Single by J. Williams featuring Dane Rumble
- Released: 25 May 2010
- Genre: Hip-hop, R&B, electropop
- Length: 3:51
- Label: Illegal Musik/Warner
- Songwriter(s): I. Finau, D. Rumble, J. Williams

J. Williams singles chronology
| "You Got Me" (2010) | "Takes Me Higher" (2010) | "Night of Your Life" (2010) |

Dane Rumble singles chronology
| "Everything (Take Me Down)" (2010) | "Takes Me Higher" (2010) | "What Are You Waiting For?" (2010) |

Audio sample
- file; help;

= Takes Me Higher =

"Takes Me Higher" is a single by New Zealand R&B and hip-hop singer J. Williams, released in May 2010. It features pop singer Dane Rumble.

==Writing and release==
"Takes Me Higher" was co-written by Williams, Rumble and I. Finau. The single was released as a digital download at the iTunes Store and Digirama on 25 May 2010.

Takes Me Higher is Dane Rumble's 4th consecutive No.1 on the NZ40 Airplay chart. The last time an artist had 4 no.1 singles on this chart was Brooke Fraser back in 2005.

==Composition==
"Takes Me Higher" is a R&B and pop ballad. It contains small amounts of auto-tune.

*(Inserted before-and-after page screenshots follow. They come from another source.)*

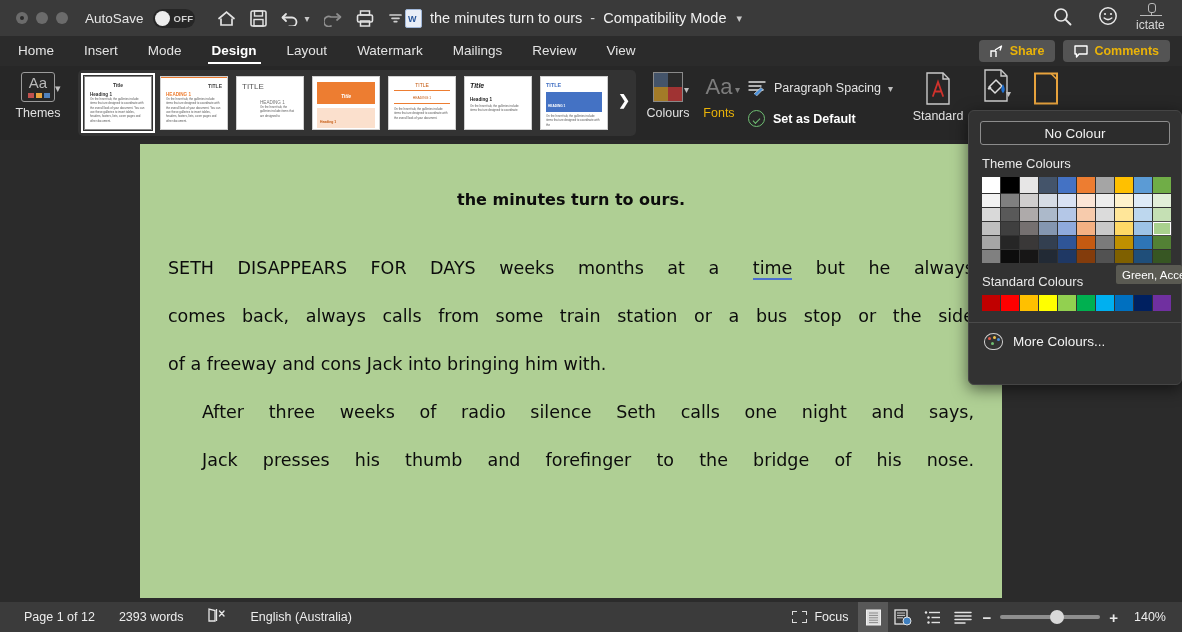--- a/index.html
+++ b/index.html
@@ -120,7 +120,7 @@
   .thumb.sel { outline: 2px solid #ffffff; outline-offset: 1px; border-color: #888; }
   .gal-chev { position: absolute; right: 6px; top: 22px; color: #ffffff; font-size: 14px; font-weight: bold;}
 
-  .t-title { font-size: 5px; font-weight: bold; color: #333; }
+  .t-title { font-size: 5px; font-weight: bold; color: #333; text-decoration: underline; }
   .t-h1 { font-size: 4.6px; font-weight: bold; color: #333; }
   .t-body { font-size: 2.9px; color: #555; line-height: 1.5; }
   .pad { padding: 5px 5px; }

Williams sings the chorus and the first verse, while Rumble sings the second verse. Both singers share the final verse.

==Music video==
The music video premiered on 28 June 2010 on Select Live.

==Chart performance and certification==

| Chart (2010) | Peak position |
|---|---|
| Germany (GfK) | 75 |
| New Zealand (Recorded Music NZ) | 2 |

==Titanium version==
Titanium covered "Takes Me Higher" and included it as the B-side to their first single, "Come On Home".